Task directions: Would you copy all lines in the data that contain the word "losses"?

Provided information:
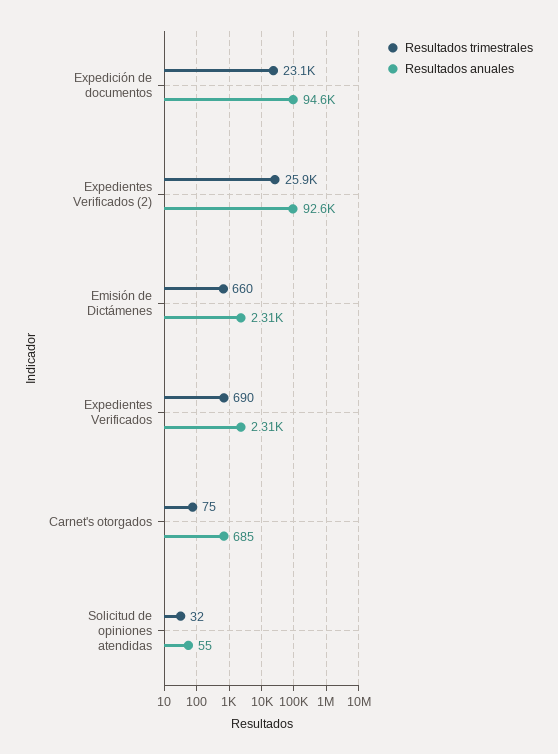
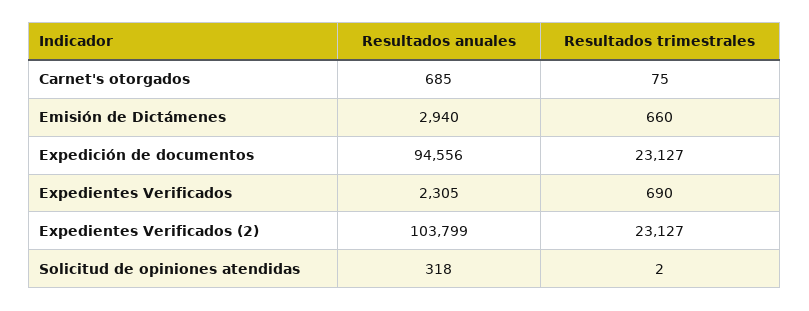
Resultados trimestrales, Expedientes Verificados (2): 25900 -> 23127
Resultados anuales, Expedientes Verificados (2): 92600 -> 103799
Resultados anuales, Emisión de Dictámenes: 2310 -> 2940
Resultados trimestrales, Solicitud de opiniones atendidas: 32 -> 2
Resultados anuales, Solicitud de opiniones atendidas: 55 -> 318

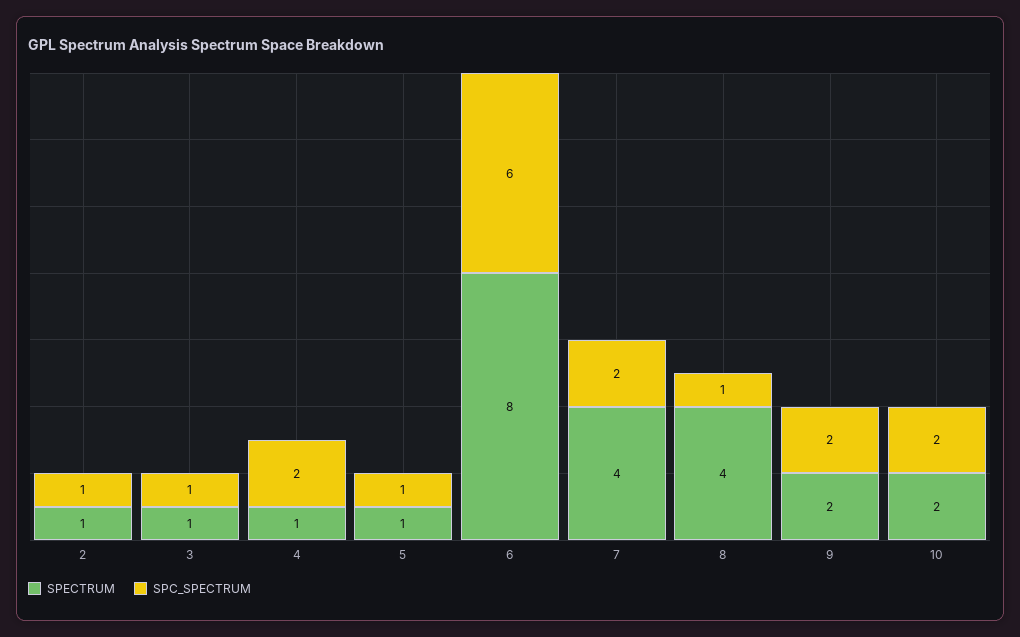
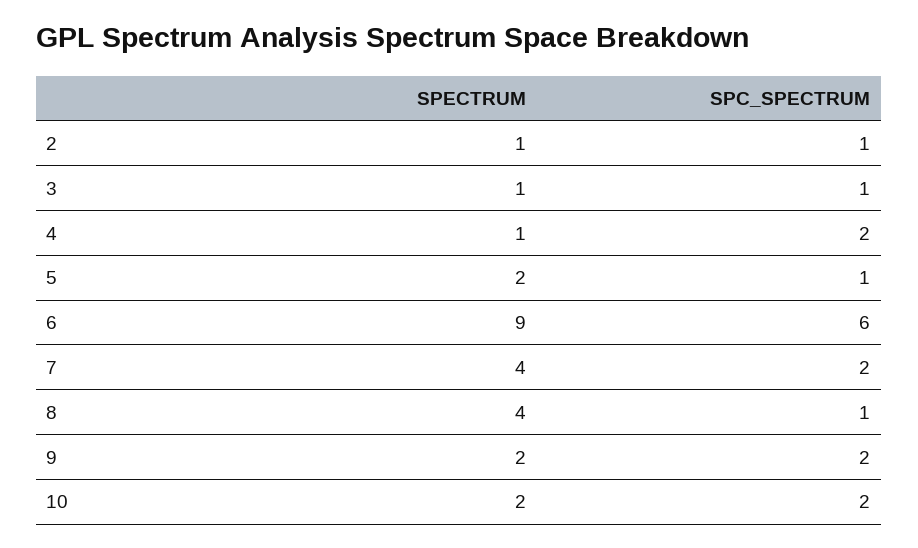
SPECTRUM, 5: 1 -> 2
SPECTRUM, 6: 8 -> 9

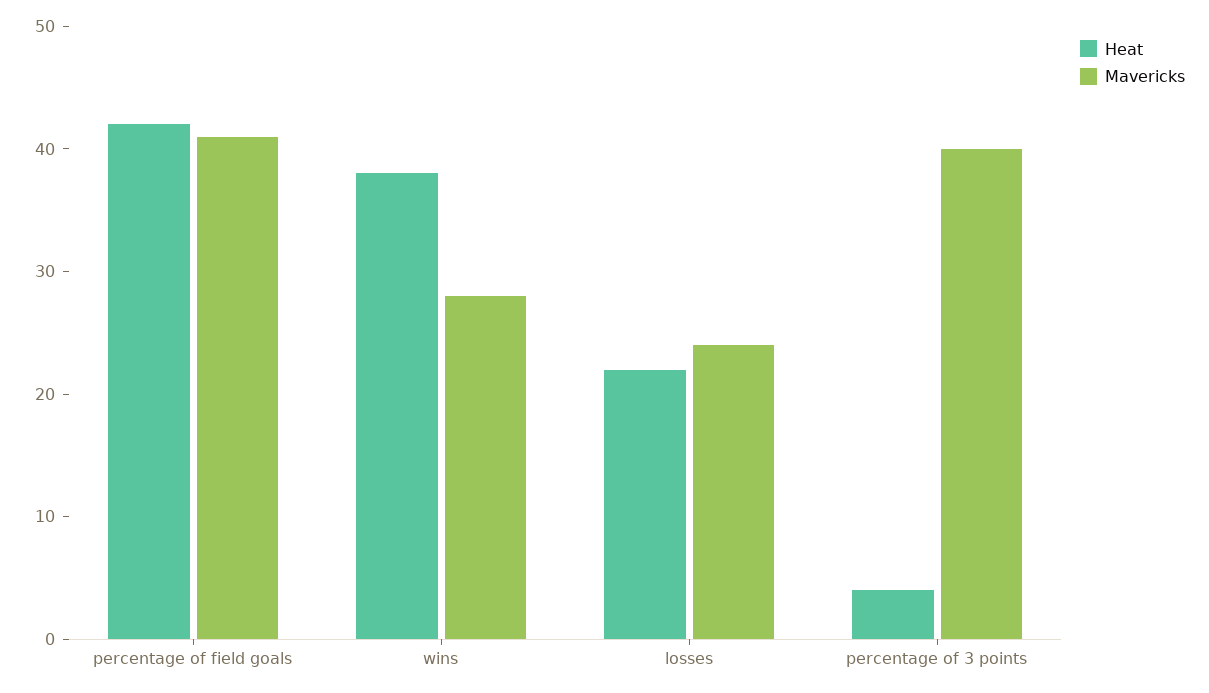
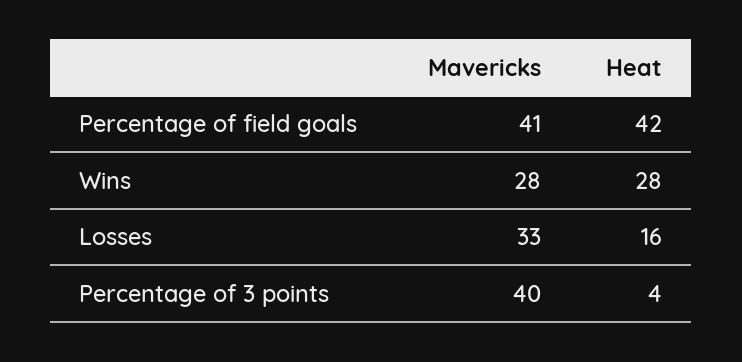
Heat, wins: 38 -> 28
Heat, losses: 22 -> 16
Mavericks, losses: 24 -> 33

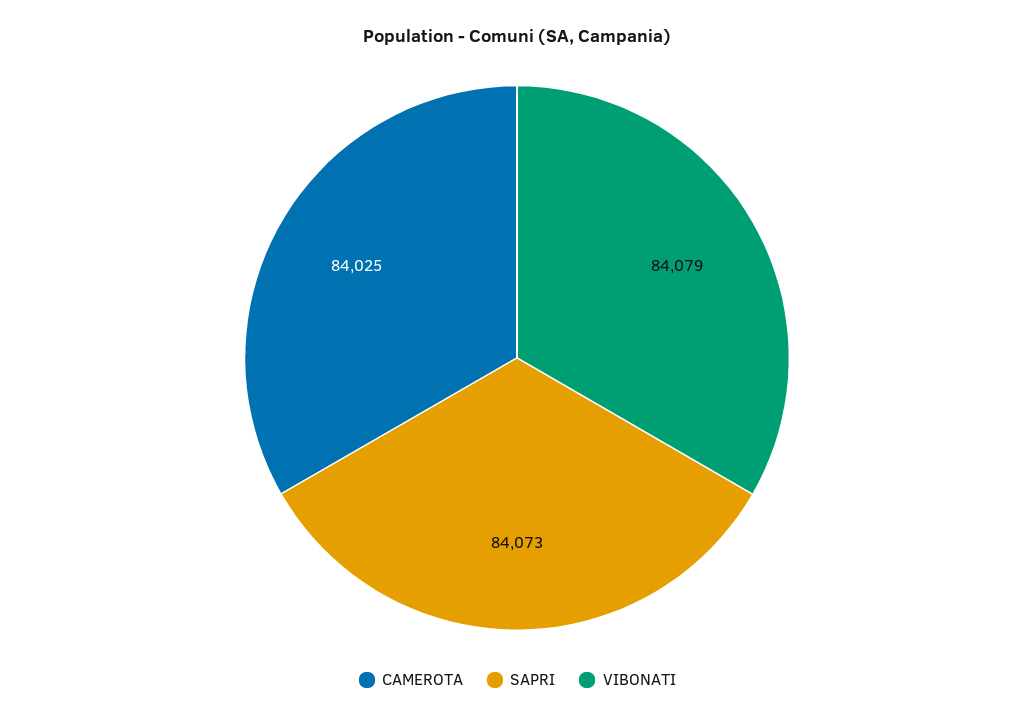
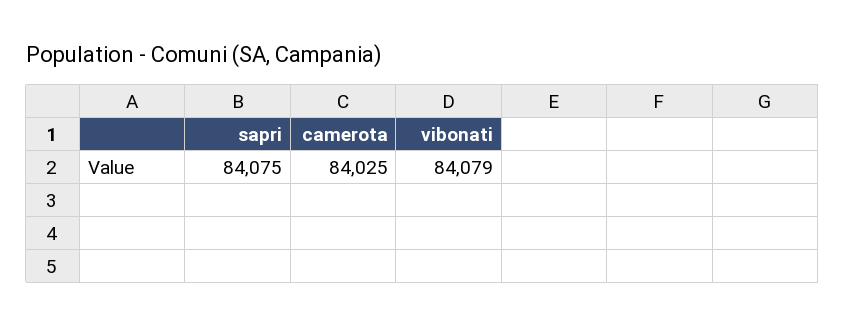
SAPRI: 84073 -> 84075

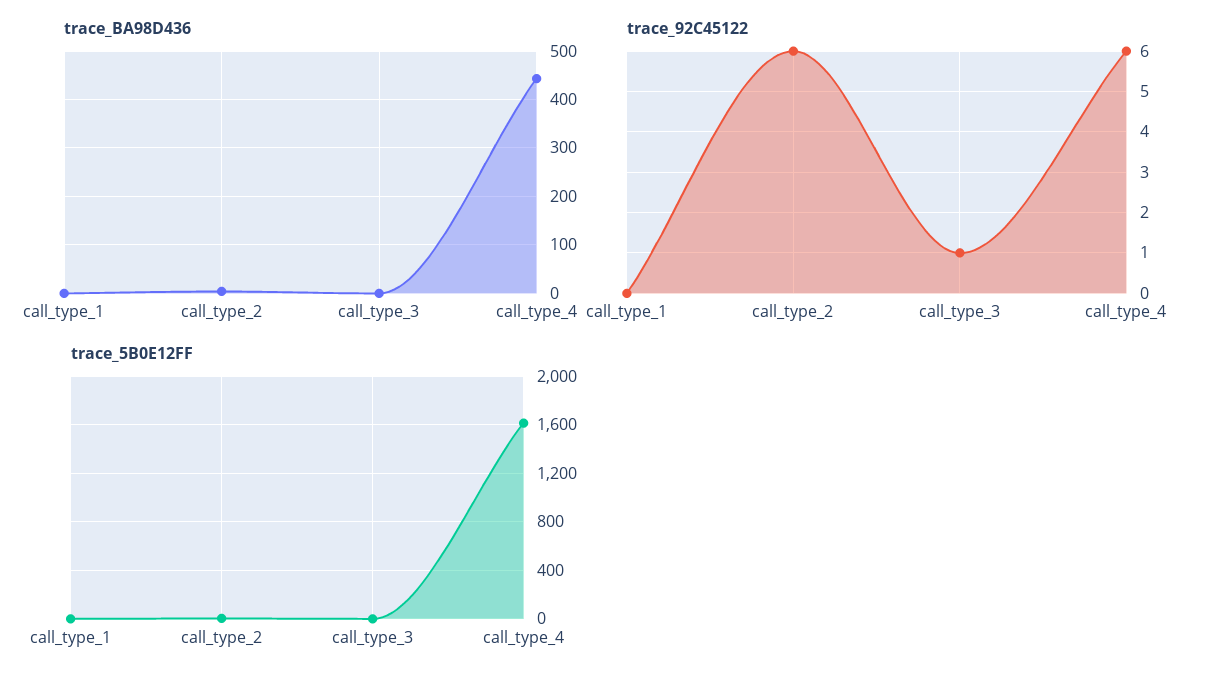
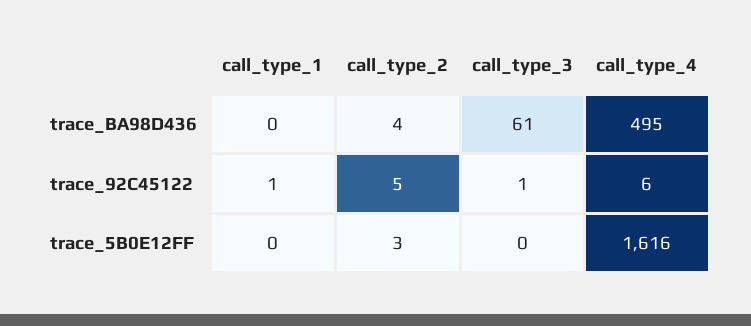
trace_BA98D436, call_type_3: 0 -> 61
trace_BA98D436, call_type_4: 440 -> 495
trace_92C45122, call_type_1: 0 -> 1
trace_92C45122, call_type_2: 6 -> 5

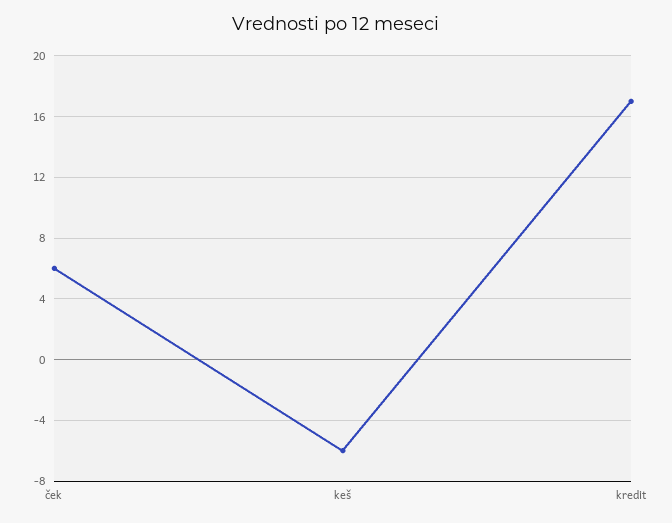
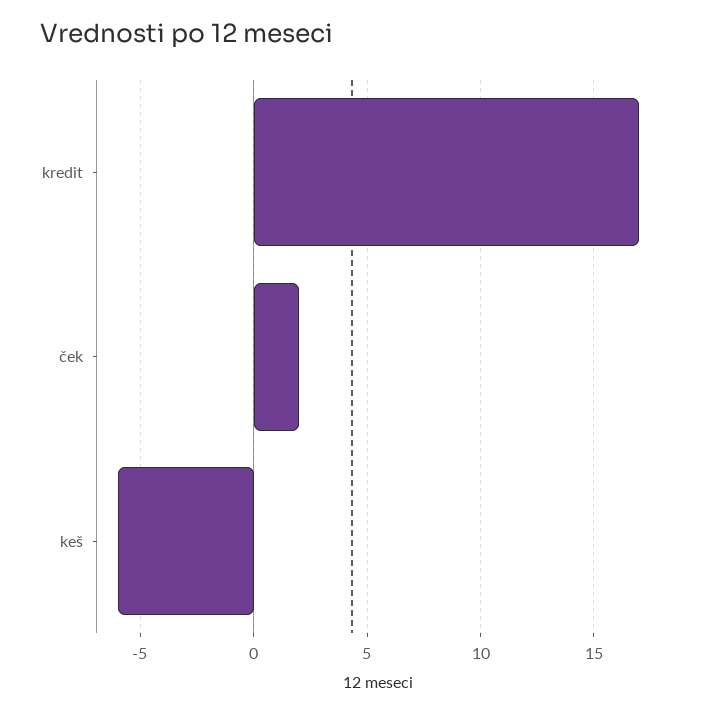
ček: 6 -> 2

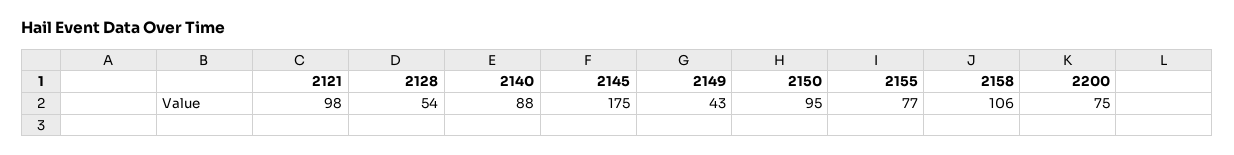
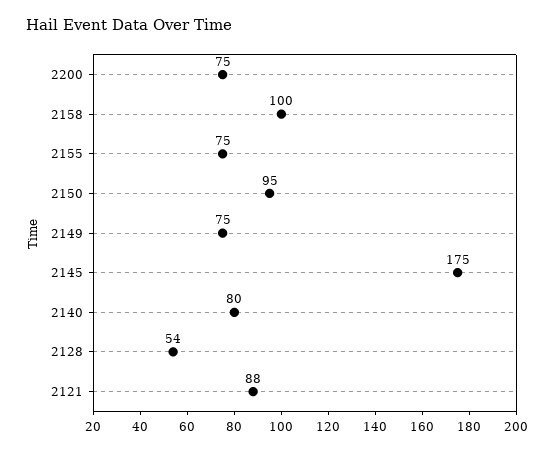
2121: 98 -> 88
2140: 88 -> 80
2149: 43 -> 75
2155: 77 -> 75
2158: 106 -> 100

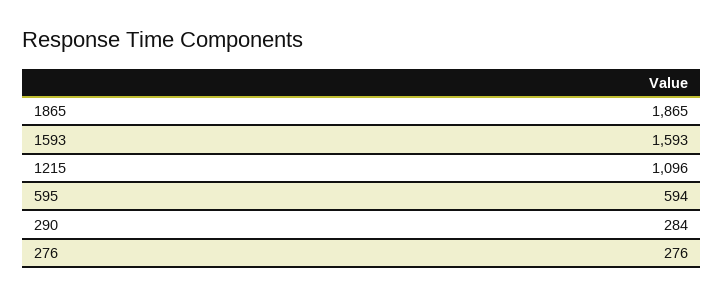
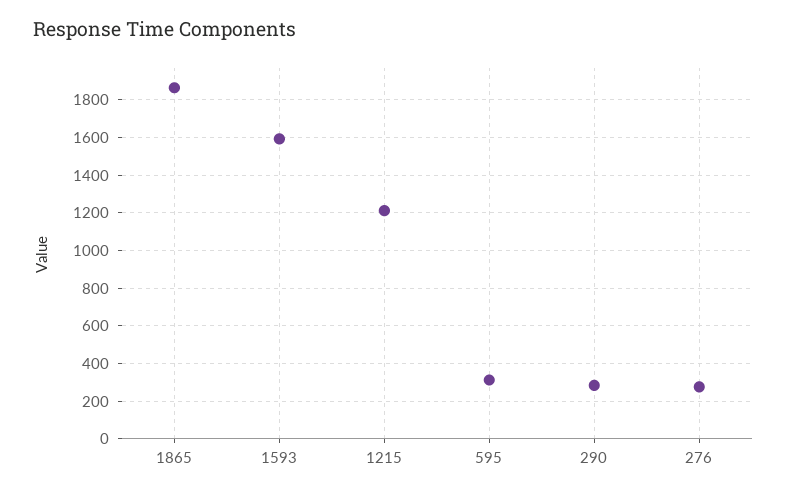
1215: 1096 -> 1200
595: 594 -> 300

Answer area:
Heat, losses: 22 -> 16
Mavericks, losses: 24 -> 33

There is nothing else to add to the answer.